When we start communicating on ep2 after resume (that is, after the host controller has been shutdown and reinitialized), we get the XtransactionError bit set in the status field of the corresponding qTD structure. Host fails to transmit any more packets on ep2 after this point. Note that communication to the device via ep0 is normal and the configuration phase of USB works normally, which seems to indicate that the datapath is OK. All transactions are EHCI.

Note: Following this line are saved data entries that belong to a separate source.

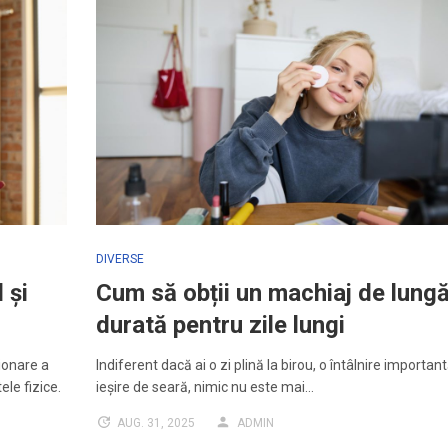
DIVERSE
 și
Cum să obții un machiaj de lung
durată pentru zile lungi
ionare a
Indiferent dacă ai o zi plină la birou, o întâlnire importan
le fizice.
ieșire de seară, nimic nu este mai…
AUG. 31, 2025
ADMIN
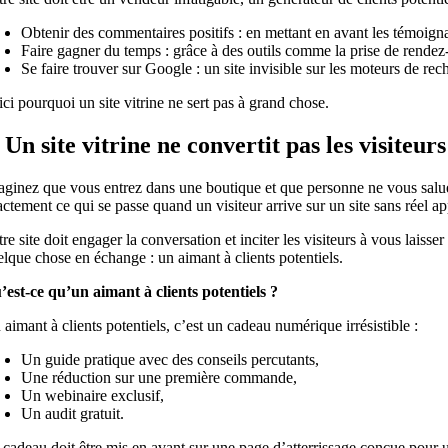
Obtenir des commentaires positifs : en mettant en avant les témoignage
Faire gagner du temps : grâce à des outils comme la prise de rendez
Se faire trouver sur Google : un site invisible sur les moteurs de rech
ci pourquoi un site vitrine ne sert pas à grand chose.
. Un site vitrine ne convertit pas les visiteurs
aginez que vous entrez dans une boutique et que personne ne vous salue,
ctement ce qui se passe quand un visiteur arrive sur un site sans réel app
tre site doit engager la conversation et inciter les visiteurs à vous lai
elque chose en échange : un aimant à clients potentiels.
’est-ce qu’un aimant à clients potentiels ?
aimant à clients potentiels, c’est un cadeau numérique irrésistible :
Un guide pratique avec des conseils percutants,
Une réduction sur une première commande,
Un webinaire exclusif,
Un audit gratuit.
 cadeau doit être mis en avant sur une page d’atterrissage conçue pour u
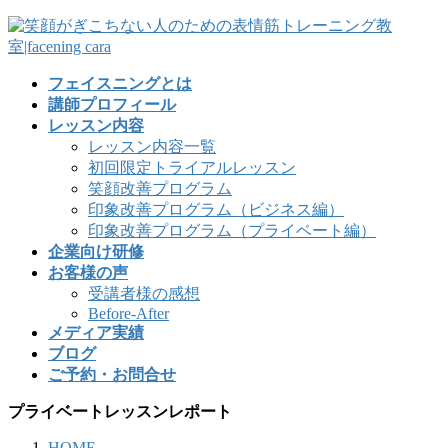
フェイスニングとは
講師プロフィール
レッスン内容
レッスン内容一覧
初回限定トライアルレッスン
笑顔改善プログラム
印象改善プログラム（ビジネス編）
印象改善プログラム（プライベート編）
企業向け研修
お客様の声
受講者様の感想
Before-After
メディア実績
ブログ
ご予約・お問合せ
プライベートレッスンレポート
HOME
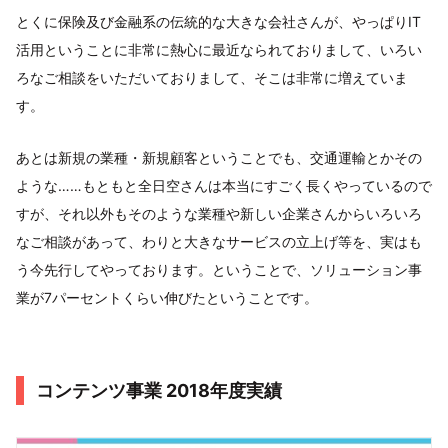
とくに保険及び金融系の伝統的な大きな会社さんが、やっぱりIT
活用ということに非常に熱心に最近なられておりまして、いろい
ろなご相談をいただいておりまして、そこは非常に増えていま
す。
あとは新規の業種・新規顧客ということでも、交通運輸とかその
ような……もともと全日空さんは本当にすごく長くやっているので
すが、それ以外もそのような業種や新しい企業さんからいろいろ
なご相談があって、わりと大きなサービスの立上げ等を、実はも
う今先行してやっております。ということで、ソリューション事
業が7パーセントくらい伸びたということです。
コンテンツ事業 2018年度実績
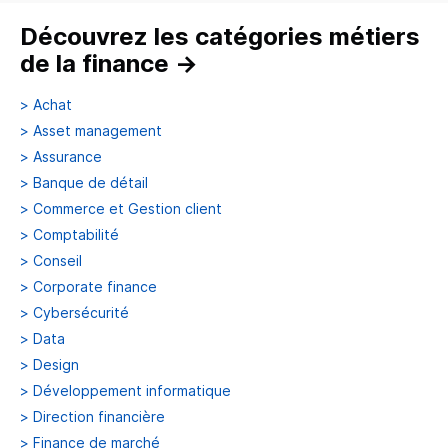
Découvrez les catégories métiers
de la finance
→
>
Achat
>
Asset management
>
Assurance
>
Banque de détail
>
Commerce et Gestion client
>
Comptabilité
>
Conseil
>
Corporate finance
>
Cybersécurité
>
Data
>
Design
>
Développement informatique
>
Direction financière
>
Finance de marché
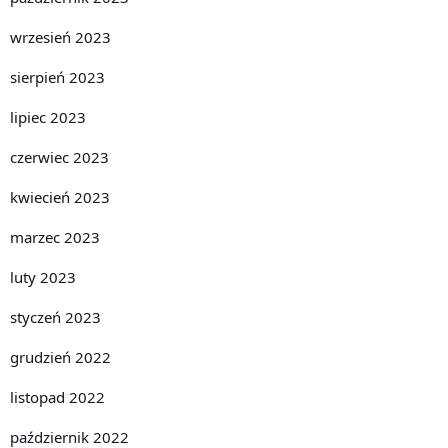
wrzesień 2023
sierpień 2023
lipiec 2023
czerwiec 2023
kwiecień 2023
marzec 2023
luty 2023
styczeń 2023
grudzień 2022
listopad 2022
październik 2022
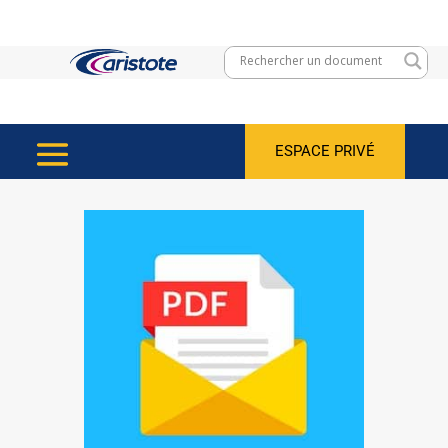
ESPACE PRIVÉ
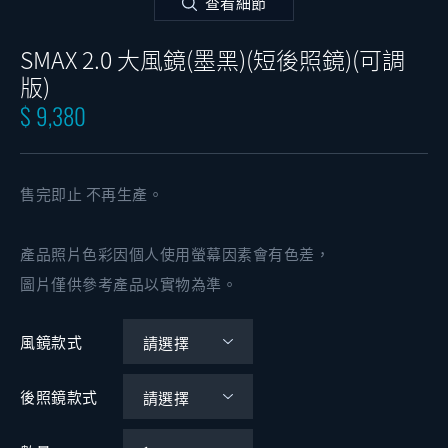
查看細節
SMAX 2.0 大風鏡(墨黑)(短後照鏡)(可調
版)
$ 9,380
售完即止 不再生產。
產品照片色彩因個人使用螢幕因素會有色差，
圖片僅供參考產品以實物為準。
風鏡款式
後照鏡款式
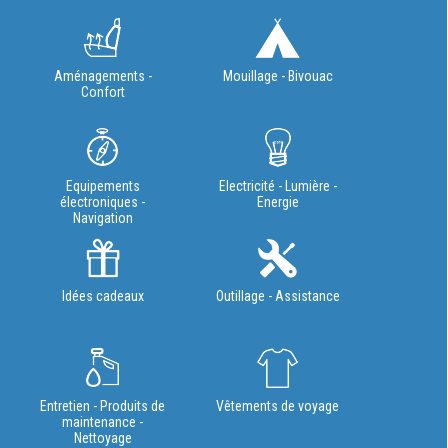
Aménagements -
Mouillage - Bivouac
Confort
Equipements
Electricité - Lumière -
électroniques -
Energie
Navigation
Idées cadeaux
Outillage - Assistance
Entretien - Produits de
Vêtements de voyage
maintenance -
Nettoyage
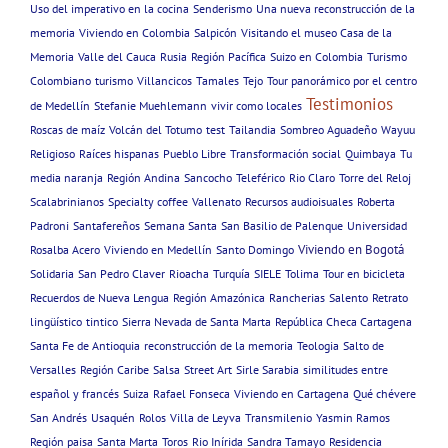
Uso del imperativo en la cocina
Senderismo
Una nueva reconstrucción de la
memoria
Viviendo en Colombia
Salpicón
Visitando el museo Casa de la
Memoria
Valle del Cauca
Rusia
Región Pacífica
Suizo en Colombia
Turismo
Colombiano
turismo
Villancicos
Tamales
Tejo
Tour panorámico por el centro
Testimonios
de Medellín
Stefanie Muehlemann
vivir como locales
Roscas de maíz
Volcán del Totumo
test
Tailandia
Sombreo Aguadeño
Wayuu
Religioso
Raíces hispanas
Pueblo Libre
Transformación social
Quimbaya
Tu
media naranja
Región Andina
Sancocho
Teleférico
Rio Claro
Torre del Reloj
Scalabrinianos
Specialty coffee
Vallenato
Recursos audioisuales
Roberta
Padroni
Santafereños
Semana Santa
San Basilio de Palenque
Universidad
Viviendo en Bogotá
Rosalba Acero
Viviendo en Medellín
Santo Domingo
Solidaria
San Pedro Claver
Rioacha
Turquía
SIELE
Tolima
Tour en bicicleta
Recuerdos de Nueva Lengua
Región Amazónica
Rancherias
Salento
Retrato
lingüístico
tintico
Sierra Nevada de Santa Marta
República Checa Cartagena
Santa Fe de Antioquia
reconstrucción de la memoria
Teologia
Salto de
Versalles
Región Caribe
Salsa
Street Art
Sirle Sarabia
similitudes entre
español y francés
Suiza
Rafael Fonseca
Viviendo en Cartagena
Qué chévere
San Andrés
Usaquén
Rolos
Villa de Leyva
Transmilenio
Yasmin Ramos
Región paisa
Santa Marta
Toros
Rio Inírida
Sandra Tamayo
Residencia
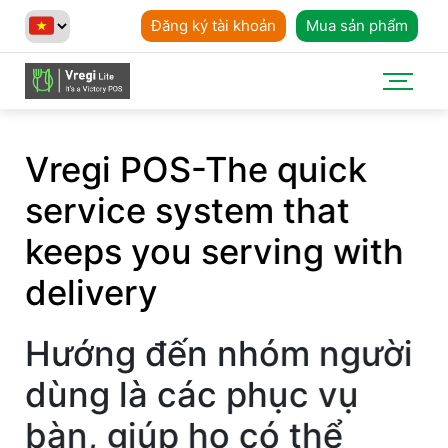
Đăng ký tài khoản
Mua sản phẩm
Vregi POS-The quick
service system that
keeps you serving with
delivery
Hướng đến nhóm người
dùng là các phục vụ
bàn, giúp họ có thể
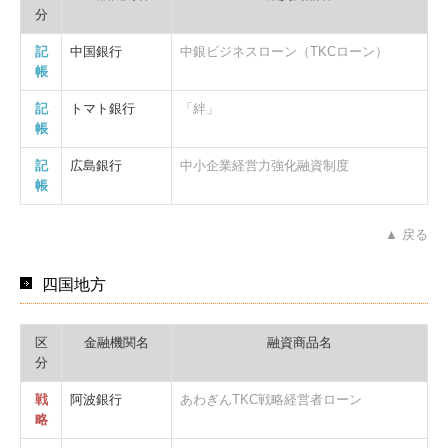
分
記
中国銀行
中銀ビジネスローン（TKCローン）
帳
記
トマト銀行
「絆」
帳
記
広島銀行
中小企業経営力強化融資制度
帳
▲ 戻る
四国地方
区
金融機関名
融資商品名
分
戦
阿波銀行
あわぎんTKC戦略経営者ローン
略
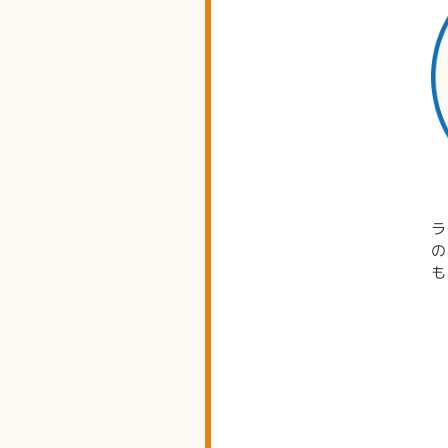
ラ
の
も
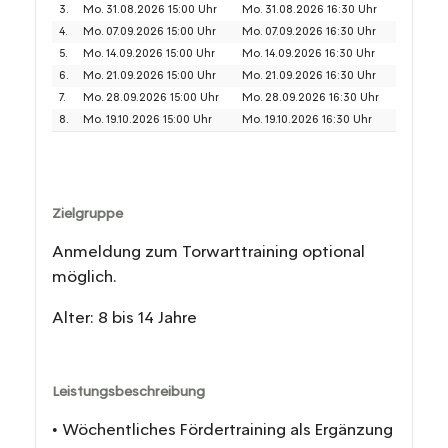
3.
Mo. 31.08.2026 15:00 Uhr
Mo. 31.08.2026 16:30 Uhr
4.
Mo. 07.09.2026 15:00 Uhr
Mo. 07.09.2026 16:30 Uhr
5.
Mo. 14.09.2026 15:00 Uhr
Mo. 14.09.2026 16:30 Uhr
6.
Mo. 21.09.2026 15:00 Uhr
Mo. 21.09.2026 16:30 Uhr
7.
Mo. 28.09.2026 15:00 Uhr
Mo. 28.09.2026 16:30 Uhr
8.
Mo. 19.10.2026 15:00 Uhr
Mo. 19.10.2026 16:30 Uhr
Zielgruppe
Anmeldung zum Torwarttraining optional
möglich.
Alter: 8 bis 14 Jahre
Leistungsbeschreibung
• Wöchentliches Fördertraining als Ergänzung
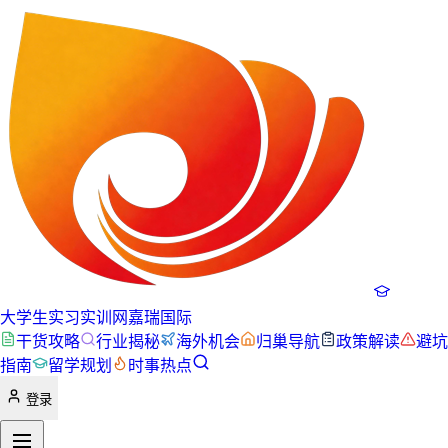
大学生实习实训网
嘉瑞国际
干货攻略
行业揭秘
海外机会
归巢导航
政策解读
避坑
指南
留学规划
时事热点
登录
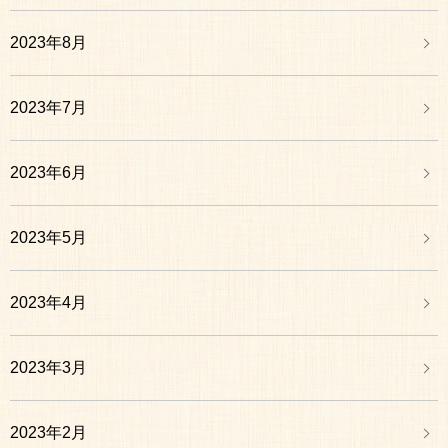
2023年8月
2023年7月
2023年6月
2023年5月
2023年4月
2023年3月
2023年2月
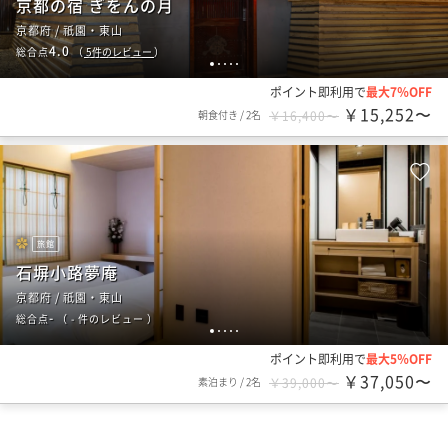
京都の宿 ぎをんの月
京都府 / 祇園・東山
4.0
総合点
（
5
件のレビュー
）
1
2
3
4
5
ポイント即利用で
最大7％OFF
￥15,252〜
朝食付き
/
2名
￥16,400〜
旅館
石塀小路夢庵
京都府 / 祇園・東山
-
総合点
（
- 件のレビュー
）
1
2
3
4
5
ポイント即利用で
最大5％OFF
￥37,050〜
素泊まり
/
2名
￥39,000〜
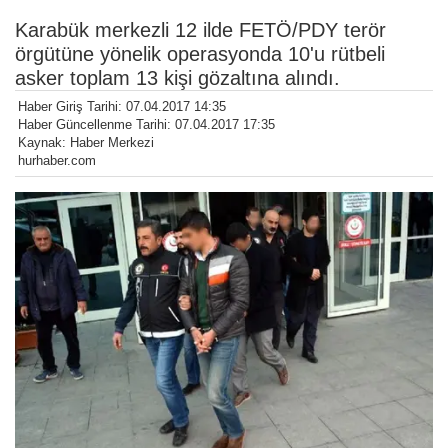
Karabük merkezli 12 ilde FETÖ/PDY terör
örgütüne yönelik operasyonda 10'u rütbeli
asker toplam 13 kişi gözaltına alındı.
Haber Giriş Tarihi: 07.04.2017 14:35
Haber Güncellenme Tarihi: 07.04.2017 17:35
Kaynak: Haber Merkezi
hurhaber.com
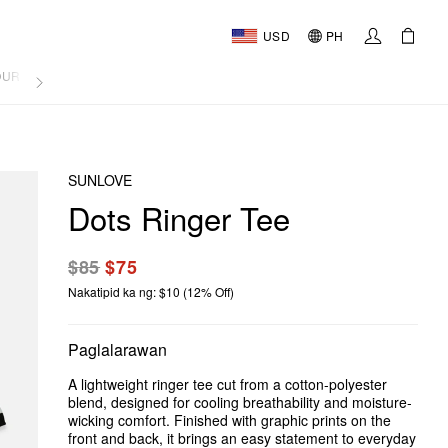
USD
PH
OURNAL
SUNLOVE
Dots Ringer Tee
$85
$75
Nakatipid ka ng: $10 (12% Off)
Paglalarawan
A lightweight ringer tee cut from a cotton-polyester
blend, designed for cooling breathability and moisture-
wicking comfort. Finished with graphic prints on the
front and back, it brings an easy statement to everyday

The error is detected by the kernel via the status field for the current qTD token structure for the failed command, and it is (from the EHCI spec):


Page 54 of EHCI spec 1.0

Table 3-16. qTD Token (DWord 2) (cont.)

bit 7:0 Status Field Description

3 Transaction Error (XactErr). Set to a one by the Host Controller during status update in the case where the host did not receive a valid response from the device (Timeout, CRC, Bad PID, etc.). Refer to Section 4.15.1.1 for summary of the conditions that affect this bit. If the host controller sets this bit to a one, then it remains a one for the duration of the transfer.

Reproduce

You need two machines: one OLPC and another host.

  • associate both to a wireless AP
  • on the host do:ping -f xo-laptop
  • on the XO laptop do: echo mem > /sys/power/state

Note that the ping has to start before the suspend attempt - if the flood starts after system has suspended (after olpc_do_sleep is printed on the console), the issue doesn't occur.

Trac Bugs

http://dev.laptop.org/ticket/1752

http://dev.laptop.org/ticket/2621

Tools

Analyzers used:

  • LeCroy
  • Ellisys

Software

  • OS: Build 544
  • Firmware: build q2c22

Observations

Note: The old traces were incorrect. Please don't use them

Assumptions

  • The error condition happens on the way down, not on the way up (possibly proven by flood pings not causing the error condition after the machine has suspended)

Questions

  • It would be good to know if we can have a more detailed look at what XtransactionError means on the EHCI controller in the Geode. Exactly what conditions (in a more detailed way that is described in the EHCI spec) can cause it? The spec says the XTransactionError means "CRC error" - but they don't see it on the analyzer.
  • given a XTransactionError on the bus what is the proper way(s) of recovering from that as quickly as possible? We cannot afford to reset the wireless device and reload its firmware.

Related??

  • When CERR is cleared in the kernel structure, we have infinite retries
  • After a fake suspend (echo test > /sys/power/olpc-pm) communication with wireless is lost (unknown why?)